The Domino Effect: Why the cloud we rely upon isn’t robust?

We’re ushering into the era of the cloud at an astounding pace. The world we live and breathe in is slowly becoming a smaller place as means of communicating and connecting become that much easier.

With all major tech giants migrating their products and services to the cloud to offer a more synchronized and seamless experience for users, Cloud Computing is definitely a hot topic!

But for most of us it’s just the perfect “Girl next door” kinda thing.

Our world is an interconnected network of services and products that breathes and feeds on data. Cut off one line and probably you end up in a stroke!

Pun aside, let’s get to the point of this post.

Enter Facebook.

A few weeks ago, Facebook suffered 2 simultaneous outages. This was the first time since its inception. And to no-one’s surprise, people took to Twitter with the hashtag #facebookdown.

#ANewHashTagWasBorn -_-

This was the first time in almost 4 years that the site was down for more than 2 hours (2.5 to be precise).

“The key flaw that caused this outage to be so severe was an unfortunate handling of an error condition. An automated system for verifying configuration values ended up causing much more damage than it fixed.”
-Facebook engineering team.

You can read Facebook’s explanation of the problem here.

While this may just look like one website going down, there’s more to it under the hood. Every web service or e-commerce that makes use of Facebook Login just to alleviate their users from the hassle of creating and remembering yet another password for the account, goes down with Facebook. And this is a huge problem.

Think of it this way. It’s not just Facebook that is losing big bucks every second it’s down, every web service that is reliant on Facebook be it for user authentication or for serving ads, lose revenue. Doing the math alone is enough to trigger an anxiety attack.

Here’s a graph which shows a rise in page load times of several websites which rely upon Facebook elements in some form, be it authentication or embedded posts.

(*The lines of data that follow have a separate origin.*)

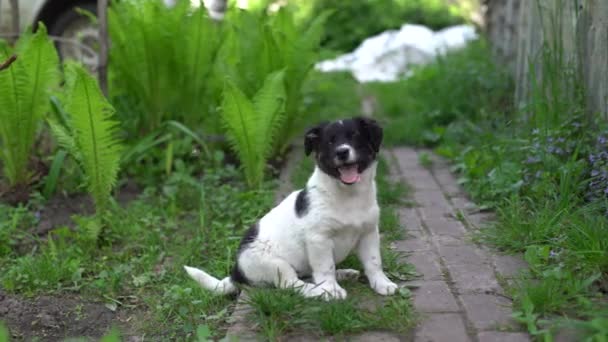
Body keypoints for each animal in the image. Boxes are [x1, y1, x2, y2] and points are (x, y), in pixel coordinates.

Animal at [183, 117, 400, 300]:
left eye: (355, 136)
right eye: (329, 142)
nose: (342, 152)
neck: (349, 196)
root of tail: (236, 274)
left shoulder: (369, 232)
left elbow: (374, 262)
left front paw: (382, 283)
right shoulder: (318, 239)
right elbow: (325, 266)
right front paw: (331, 289)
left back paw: (343, 274)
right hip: (276, 264)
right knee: (291, 284)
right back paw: (318, 290)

Blink your eye, there goes another $1000

The real deal here is that it’s not just Facebook or Google or any other company that relies heavily on cloud. It’s the way the cloud operates, the flaw is unseen until lightning strikes. Speaking of lightning, a while back Google’s data centers in Belgium were hit by lightning, TWICE!! this caused a loss of 0.000001% data which may sum up to only a few gigabytes lost, but the lost data couldn’t be recovered.

Facebook outage stats from DownDetector.

Now here’s the thing, each day billion of users rely on the cloud for synchronization of their data, or maybe just to save a backup of important files but in case of a natural calamity, the loss cannot be reversed.

Having said that, it’s critical to analyze the fact that power grids which keep our servers and almost all critical businesses running, are one of our weak points .

Here’s a statement by the former US secretary of defense about how vulnerable the US power grid was to a terrorist attack.

“The possibility of a terrorist attack on the nation’s power grid — an assault that would cause coast-to-coast chaos,is a very real one.”

Time to backup your backups!

Power grids are the lifeline of all cloud-reliant businesses, which raises the necessity of a stable and reliable grid.

We need to embrace and adopt Smart Grids, which can intelligently respond to failures and minimize the damage.

We are in the process of building an Internet dependant world, while we’ve been successful in creating a network that carries traffic from one point to another, a power failure can still bring everything to a halt by taking down the routing systems.

We’re increasingly dependant on the cloud and as our dependency increases, we become more vulnerable to their loss and failures as well .

Tracing back the line, we find that it’s not just the cloud that is prone to such vulnerabilities and flaws, the Internet on a whole isn’t operating the way it was designed and intended to operate. We still fall back to those key physical locations where data and network interconnections are concentrated. This means that the failure of one of those could start a Domino Effect.

Take for example the DNS infrastructure, we just have 13 root servers across the globe which act as master lists for the entire web’s address book. A targeted attack to one of those or even a probable technical failure could have a huge socioeconomic impact.

Bottom line, the migration to cloud and the reliance on its effectiveness is still questionable until we build a more robust system. And this is not a problem that can only be tackled by computer scientists. It’s like a Swiss crafted machinery where each component needs to be crafted with utmost precision, so that they fit in and operate seamlessly.

Just like the great Steve Jobs said —

“Technology alone is not enough—it’s technology married with liberal arts, married with the humanities, that yields us the results that make our heart sing.”

On the technical front, we need smarter more reliable grids which can make sure that the data centers aren’t affected by power failures. We need more robust cloud infrastructure which can handle failures in a better way, minimizing data loss.

On the user front, awareness about the situation is just as important. The fact that just by signing-in to a device gives them access to data stored on a different device seems magical. It’s true that abstraction is good and how your data moves from one device to another is not something which most people want or need to know. Still, a knowledge about the fact that these systems may fail and have failed, and what’s the protocol for damage control can really come in handy.